The "Silver-Haired Possum," as he is called, has held on through a lot of hard times. His father was dependent on alcohol. George Jones also developed the disease and was dependent on the drug cocaine. He suffered financially and professionally as a result. He became known as "no-show Jones" for missing performances. He has since recovered.
George Jones was admitted into the Country Music Hall of Fame in nineteen ninety-two. President Bush presented him with a National Medal of Arts ten years later.
(MUSIC: "Movin' Out")VOICE TWO:
American dancer and choreographer Twyla Tharp was born in Indiana and raised there and in California.Her mother, a piano teacher, realized that Twyla had a musical gift when she was still a baby. Twyla started dancing lessons when she was just four. She says dancing is how she most enjoyed spending time as a child. And she says it was the way she always identified herself.
Tharp moved to New York City and studied art history at Barnard College. She also studied dance under famous teachers like Martha Graham and Paul Taylor.
Twyla Tharp graduated from Barnard in nineteen sixty-three. Two years later, Twyla Tharp Dance opened. From the start her work was different. For example, she used a lot of jazz music.Sometimes she mixed it with classical pieces.
She also used completely new dance movements. There might be a sudden, playful lift and drop of the shoulders, or the dancers might hop around. Tharp often combined ballet with common movements like walking, running or sliding. Her dances were often playful, edgy, humorous and always daring.
Twyla Tharp started to work with major ballet companies.
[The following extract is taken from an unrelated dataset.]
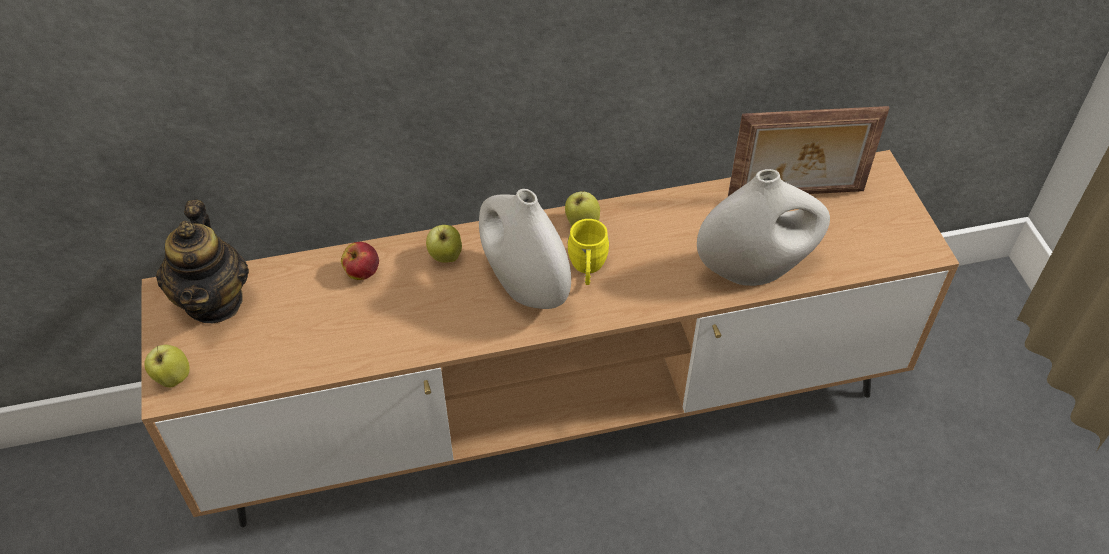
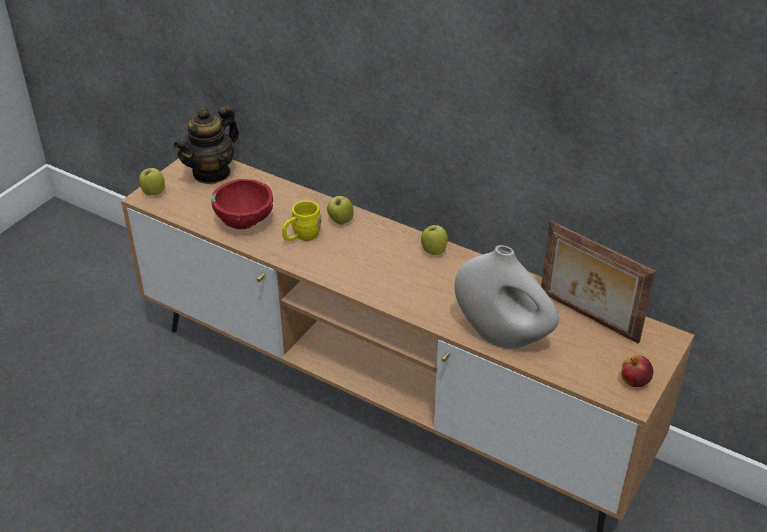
camera: 45 degrees right, 10 degrees down
(340, 333) = (245, 221): none -> red bowl
(362, 272) = (291, 203): apple -> apple (634, 382)
(524, 286) = (360, 259): white vase -> none
(587, 269) = (405, 273): yellow mug -> yellow mug (301, 237)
The Joffrey Ballet first performed her work, "Deuce Coupe," set to the music of the Beach Boys.
Twyla Tharp also choreographed for films, starting with Milos Forman's movie version of the Broadway musical, "Hair." She also wrote two books, produced dance specials for television and developed and directed several Broadway dance musicals. She won a Tony Award for "Movin' Out," which was set to the music of pop rocker Billy Joel.
At sixty-seven, Tharp has won many awards. They include the National Medal of Arts and a MacArthur Fellowship.
(MUSIC: "Who Are You?")
They are Pete Townshend and Roger Daltrey, that's who. They are the driving force of the British rock band The Who. Both men were born in London. Daltry is sixty-three. Townshend is sixty-four. But they were still teenagers in separate bands when they met. Pete Townshend played rhythm guitar and Roger Daltry sang. Joined by Pete Entwhistle on bass and Keith Moon on drums, The Who formed in nineteen sixty-four.
Pete Townshend became the main songwriter for the band early on. He gained fame for his extremely energetic performances, which sometimes ended with Townshend destroying his guitar on stage.
(MUSIC: "My Generation")
Their first album, "My Generation," was released in nineteen sixty-five after their first hit single, "I Can't Explain." Hit after hit followed throughout the nineteen sixties.
The Who experimented. In nineteen sixty-seven they put out an album that played like radio programming. It contained commercials and station identifications and talk. A short time later came the rock opera "Tommy."
Roger Daltry became "Tommy" in the extraordinary concert performances that followed its creation. Later, he earned critical praise for his work in the movie, "Tommy." Daltry apparently liked acting. He has continued to do so, on stage and television.
The Who is in the Rock and Roll Hall of Fame and has received many other music awards and honors.